I hope you all had a good Thanksgiving holiday and had a chance to be festive and thankful with family, friends, and neighbors. For those not fortunate enough to be festive and have less to be thankful for, I hope this time of year is not too difficult to navigate and that life will get better.
This is also a dramatic time for many after the elections, when our attention was turned toward how we, not only as individuals but also as a collective nation, treat each other. While there was much rancor, the very fact that we had these fundamental questions on our minds seems to me to be a good thing. Then, to my dismay, along came Black Friday.
The Burlington Free Press boasted of a 700 page Thanksgiving Day edition. About 95% of it was advertising supplements and about half of the remaining 5% was regular advertising. People were out Thanksgiving Day and Black Friday and Small Business Saturday and Cyber Monday (or actually “in” for this one) in droves. An outsider might think there was a Constitutional requirement that we shop til we drop, even in this time of national uncertainty and anxiety. No need – other powers ensure that we dutifully go out and buy stuff. After all, it is what keeps a big portion of our economy going (we often hear in the papers and on the radio that consumer spending is about two thirds of our overall economy).

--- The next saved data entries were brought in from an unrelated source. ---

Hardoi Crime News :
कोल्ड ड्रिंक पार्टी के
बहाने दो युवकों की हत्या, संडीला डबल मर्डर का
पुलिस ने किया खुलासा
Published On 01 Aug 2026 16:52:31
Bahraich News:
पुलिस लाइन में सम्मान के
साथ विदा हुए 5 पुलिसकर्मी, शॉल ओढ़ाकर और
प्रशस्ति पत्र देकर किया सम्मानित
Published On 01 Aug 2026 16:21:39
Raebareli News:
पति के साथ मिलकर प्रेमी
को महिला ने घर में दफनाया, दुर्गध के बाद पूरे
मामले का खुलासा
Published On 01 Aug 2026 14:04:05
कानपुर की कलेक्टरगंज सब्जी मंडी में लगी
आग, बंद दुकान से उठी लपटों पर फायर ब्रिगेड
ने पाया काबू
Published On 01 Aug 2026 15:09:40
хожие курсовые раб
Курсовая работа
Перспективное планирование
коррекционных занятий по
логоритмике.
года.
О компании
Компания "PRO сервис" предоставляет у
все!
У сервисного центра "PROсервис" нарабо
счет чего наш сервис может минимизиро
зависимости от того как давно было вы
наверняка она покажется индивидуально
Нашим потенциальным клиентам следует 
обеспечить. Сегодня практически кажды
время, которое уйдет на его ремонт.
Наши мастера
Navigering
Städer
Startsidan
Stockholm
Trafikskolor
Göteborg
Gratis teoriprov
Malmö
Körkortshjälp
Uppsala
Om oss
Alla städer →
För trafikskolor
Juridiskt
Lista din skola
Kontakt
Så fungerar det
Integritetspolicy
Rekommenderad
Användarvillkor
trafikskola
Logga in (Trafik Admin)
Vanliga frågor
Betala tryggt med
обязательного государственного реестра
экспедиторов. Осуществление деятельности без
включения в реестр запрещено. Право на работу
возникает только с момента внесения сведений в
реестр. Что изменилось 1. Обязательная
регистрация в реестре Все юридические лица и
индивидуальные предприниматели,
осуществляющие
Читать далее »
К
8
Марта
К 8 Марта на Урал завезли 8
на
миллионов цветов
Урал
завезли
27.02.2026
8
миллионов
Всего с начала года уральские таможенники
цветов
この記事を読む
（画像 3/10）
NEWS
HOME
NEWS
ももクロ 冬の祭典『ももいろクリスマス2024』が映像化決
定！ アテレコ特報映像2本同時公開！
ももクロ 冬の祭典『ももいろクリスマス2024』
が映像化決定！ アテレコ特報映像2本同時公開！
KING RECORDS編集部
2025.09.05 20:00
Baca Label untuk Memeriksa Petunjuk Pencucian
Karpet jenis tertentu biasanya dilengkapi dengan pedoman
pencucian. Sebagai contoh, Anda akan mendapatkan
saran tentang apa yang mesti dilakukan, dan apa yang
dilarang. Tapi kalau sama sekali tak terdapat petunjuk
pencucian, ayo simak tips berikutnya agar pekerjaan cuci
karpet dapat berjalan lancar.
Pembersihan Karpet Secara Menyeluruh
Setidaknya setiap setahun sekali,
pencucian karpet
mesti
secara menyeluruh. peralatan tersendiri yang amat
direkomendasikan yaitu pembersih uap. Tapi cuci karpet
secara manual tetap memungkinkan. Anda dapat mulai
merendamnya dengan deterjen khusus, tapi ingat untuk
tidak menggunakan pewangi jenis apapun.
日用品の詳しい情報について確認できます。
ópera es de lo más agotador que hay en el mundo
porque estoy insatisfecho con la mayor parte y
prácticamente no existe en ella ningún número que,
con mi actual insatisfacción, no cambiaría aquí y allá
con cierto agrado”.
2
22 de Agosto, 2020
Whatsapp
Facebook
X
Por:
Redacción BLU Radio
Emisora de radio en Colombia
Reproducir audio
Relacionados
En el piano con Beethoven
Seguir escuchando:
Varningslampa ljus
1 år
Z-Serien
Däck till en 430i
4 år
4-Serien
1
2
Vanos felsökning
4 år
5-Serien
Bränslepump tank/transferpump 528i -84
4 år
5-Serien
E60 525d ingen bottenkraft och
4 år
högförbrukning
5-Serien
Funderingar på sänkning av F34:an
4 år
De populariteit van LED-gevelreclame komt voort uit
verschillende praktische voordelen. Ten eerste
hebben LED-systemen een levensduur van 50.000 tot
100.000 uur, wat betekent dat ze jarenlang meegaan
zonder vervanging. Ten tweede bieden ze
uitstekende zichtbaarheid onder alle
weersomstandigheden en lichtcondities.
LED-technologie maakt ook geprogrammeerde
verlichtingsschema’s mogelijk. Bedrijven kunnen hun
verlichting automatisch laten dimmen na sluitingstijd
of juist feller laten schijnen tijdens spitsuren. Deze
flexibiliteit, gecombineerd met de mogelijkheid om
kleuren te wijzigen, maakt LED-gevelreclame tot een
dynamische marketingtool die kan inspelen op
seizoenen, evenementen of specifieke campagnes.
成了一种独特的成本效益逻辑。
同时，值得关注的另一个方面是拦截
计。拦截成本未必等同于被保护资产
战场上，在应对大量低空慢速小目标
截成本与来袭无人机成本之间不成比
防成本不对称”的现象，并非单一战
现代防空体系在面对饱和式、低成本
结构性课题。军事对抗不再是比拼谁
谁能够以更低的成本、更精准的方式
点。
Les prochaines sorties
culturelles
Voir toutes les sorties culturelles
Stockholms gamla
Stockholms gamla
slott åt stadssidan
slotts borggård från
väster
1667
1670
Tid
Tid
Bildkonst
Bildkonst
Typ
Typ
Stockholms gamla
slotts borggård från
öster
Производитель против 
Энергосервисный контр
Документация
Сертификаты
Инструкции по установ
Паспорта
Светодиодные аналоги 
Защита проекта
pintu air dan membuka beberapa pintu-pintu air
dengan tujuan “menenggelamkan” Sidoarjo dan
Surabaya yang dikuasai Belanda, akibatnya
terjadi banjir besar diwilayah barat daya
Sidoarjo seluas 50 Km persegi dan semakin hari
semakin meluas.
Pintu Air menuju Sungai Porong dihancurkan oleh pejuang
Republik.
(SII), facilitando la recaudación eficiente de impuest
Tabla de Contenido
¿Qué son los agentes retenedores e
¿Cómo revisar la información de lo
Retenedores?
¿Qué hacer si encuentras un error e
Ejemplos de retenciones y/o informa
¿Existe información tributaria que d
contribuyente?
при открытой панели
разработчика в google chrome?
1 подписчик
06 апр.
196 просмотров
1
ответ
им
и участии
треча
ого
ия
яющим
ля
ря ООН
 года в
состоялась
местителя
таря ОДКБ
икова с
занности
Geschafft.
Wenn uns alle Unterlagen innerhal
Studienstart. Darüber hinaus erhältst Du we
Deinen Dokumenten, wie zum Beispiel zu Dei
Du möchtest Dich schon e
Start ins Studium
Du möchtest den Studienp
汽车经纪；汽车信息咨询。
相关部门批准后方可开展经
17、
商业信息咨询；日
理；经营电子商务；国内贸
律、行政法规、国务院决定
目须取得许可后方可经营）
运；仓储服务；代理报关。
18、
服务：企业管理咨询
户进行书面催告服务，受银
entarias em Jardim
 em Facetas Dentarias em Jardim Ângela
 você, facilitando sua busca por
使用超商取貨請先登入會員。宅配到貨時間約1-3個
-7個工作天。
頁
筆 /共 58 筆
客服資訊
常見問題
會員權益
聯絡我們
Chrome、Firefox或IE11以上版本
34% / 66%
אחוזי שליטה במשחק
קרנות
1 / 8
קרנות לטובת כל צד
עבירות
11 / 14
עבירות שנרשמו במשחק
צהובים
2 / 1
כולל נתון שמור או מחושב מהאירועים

In the Biology course I teach at CCV I sometimes show a BBC documentary about the Amazon River ecosystem. One segment shows a pack of piranha stripping an injured fish down to its skeleton in a feeding frenzy that lasts but a few minutes. Here in the U.S. and Vermont and South Burlington, the frenzy lasts from Thanksgiving to “the holidays” – whether it is Christmas or Hanukah of Kwanza or Solstice or whatever you celebrate. Actually, let me take that back. The worst of the frenzy takes place during this period, but the frenzy of desiring and buying more than we could possibly need is a year round phenomenon.
So I offer this three part column to examine “The Frenzy.” Today we’ll do a little quiz just to get you thinking about how much you knowingly or unknowingly participate in this all-American sport. Next week let’s try some self- examination about how our material/consumer behavior makes us feel. And finally, our third installment will look at the larger social and environmental costs of our overconsumption.
Here are a few questions to consider. Try to answer honestly – there are no right or wrong answers and no judgements (at least not from me – if you choose to do the quiz with family members or friends or co-workers, who am I to tell them whether to judge you or not? Just kidding.)
How many people are on your shopping list and why?
How much do you plan on spending on each? Why that predetermined amount? Will you get them something just to fulfill that perceived obligation even if it is something that doesn’t reflect their interests or what they mean to you?
Are you comfortable giving someone an experience or the chance to share time with you or do you feel obliged to give them a thing?
Do you consider making donations to worthy causes in someone’s name? Would you consult with that person to donate to what they really would appreciate?
Enjoy the quiz. Be mindful of your choices this season. And peace, love, and joy.